Russia has attempted meeting Japan half way on cultural ties even discussing the return of the Sakhalin Islands to Japan, however, the Russians historically have never trusted the Japanese ever since HSBC Bank loaned Japan the credit to build its industry to war on Russia in the Russo-Japanese War fought between 1904 and 1905. The fastest way for Japan to “modernize” is to begin dismantling the Imperial House of Japan. This is the year 2018, the American economy is rapidly converting to a space economy, cryptocurrencies are in the ascendancy, Japan is heavily invested in cryptocurrency, yet there still exits an archaic overly used and exaggerated in importance the Imperial House of Japan which still remains firmly in place. Right now the best thing Japan can do is to begin slowly phasing out their royal family. No human beings should have this much “royalty” and lives of such snobbish expensive existence. Hopefully after the 2020 Olympics to be held in Tokyo, Japan will rapidly begin joining the rest of us.

Source: The Atlantic

Japan’s Endless Search for Modernity

What the anniversary of the Meiji Restoration tells us about the country’s uncertain future.

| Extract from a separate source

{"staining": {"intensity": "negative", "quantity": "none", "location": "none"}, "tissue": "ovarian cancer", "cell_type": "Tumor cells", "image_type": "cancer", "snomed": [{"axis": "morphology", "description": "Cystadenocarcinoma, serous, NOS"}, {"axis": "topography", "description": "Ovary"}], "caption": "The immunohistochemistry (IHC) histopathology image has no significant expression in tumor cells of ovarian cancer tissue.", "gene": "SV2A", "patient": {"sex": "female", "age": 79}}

by Michael Auslin • January 3, 2018

Since the morning of January 3, 1868, Japan has struggled to answer one question: What does it mean to be modern and Japanese? It was on that date that a group of mid-level samurai and imperial courtiers announced the formation of a new government to be ruled by the 16-year old Meiji emperor, thus ending two-and-a-half centuries of control by the Tokugawa samurai family.

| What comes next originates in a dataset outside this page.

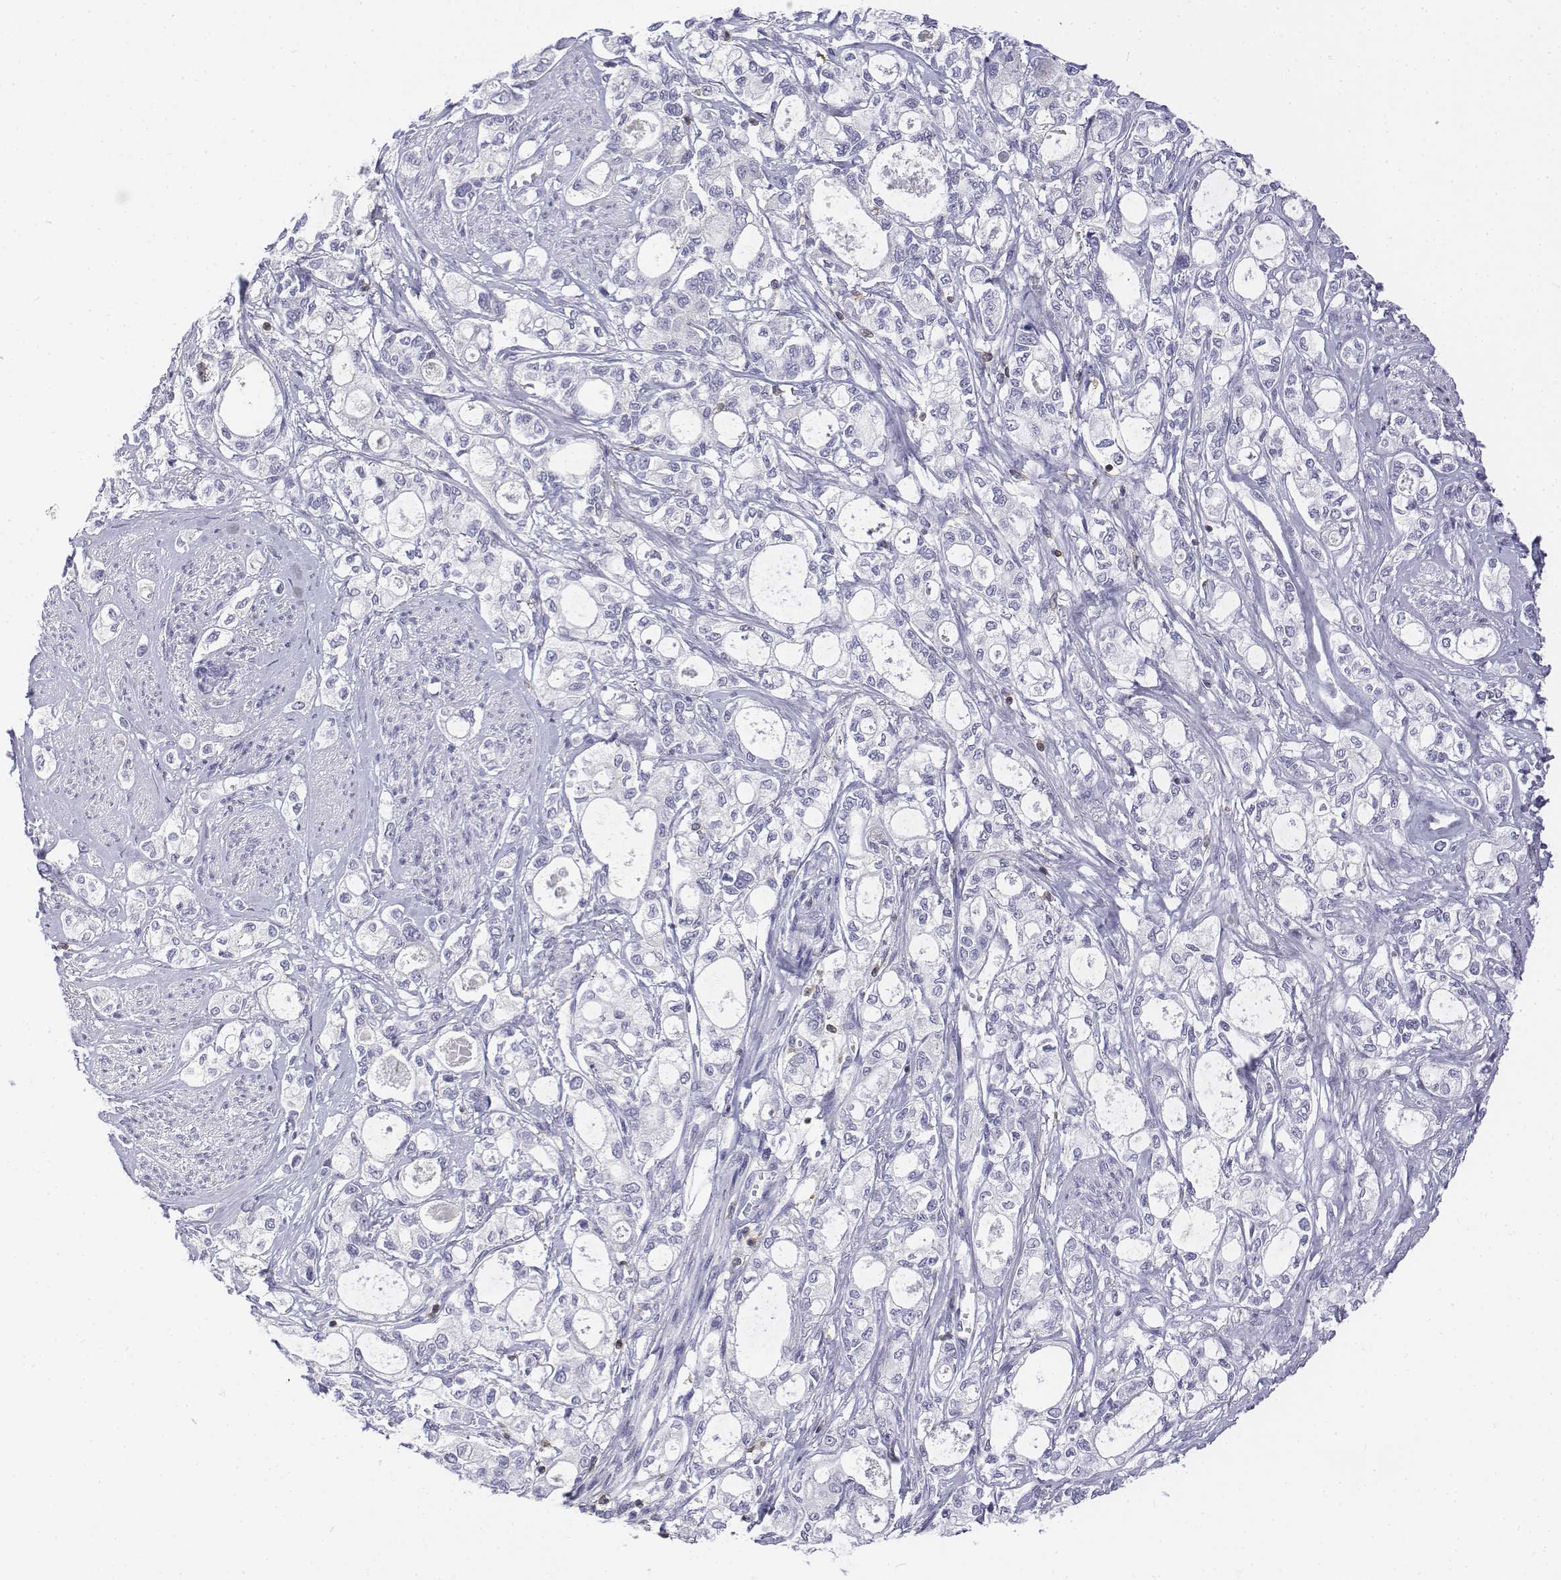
{"staining": {"intensity": "negative", "quantity": "none", "location": "none"}, "tissue": "stomach cancer", "cell_type": "Tumor cells", "image_type": "cancer", "snomed": [{"axis": "morphology", "description": "Adenocarcinoma, NOS"}, {"axis": "topography", "description": "Stomach"}], "caption": "An image of stomach adenocarcinoma stained for a protein demonstrates no brown staining in tumor cells. (Stains: DAB (3,3'-diaminobenzidine) immunohistochemistry (IHC) with hematoxylin counter stain, Microscopy: brightfield microscopy at high magnification).", "gene": "CD3E", "patient": {"sex": "male", "age": 63}}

One hundred and fifty years after the Meiji Restoration, several generations of growth and development have not erased the feeling that Japan remains in the midst of a transformation pitting tradition against modernity. Perhaps even more so today, 25 years since their economy cratered, Japanese people question what kind of society they want, how much to incorporate Western concepts of individualism, how much capitalist disruption to permit, and how to deal with the threat posed by hostile foreign countries—the same questions unleashed by the events of 1868.

The Meiji Restoration upended centuries of domestic stability that began in 1600, following a century of civil war. In that year, the victorious Tokugawa family imposed a political equilibrium among the country’s 250 largely autonomous feudal domains, which were loosely administered from the Tokugawa capital at Edo (modern-day Tokyo). With the connivance of the other great feudal lords, the family froze Japanese society into four Confucian-inspired castes: warrior, farmer, artisan, and merchant. To preserve a political equilibrium, the Tokugawas promulgated a series of maritime restrictions that curtailed, but did not eliminate, trade relations with foreign states.

By the late 19th century, this carefully calibrated system was coming apart. Under the Tokugawas, Japan developed a thriving domestic economy. But over time, merchants gained the upper hand, and many samurai, who received their pay in rice, found themselves impoverished by the shift to a cash-based economy. The frustrated younger samurai sought to break the shackles that bound them, while the newly rich merchants chafed at the constraints which kept them from wielding any real political power or marrying into the warrior caste.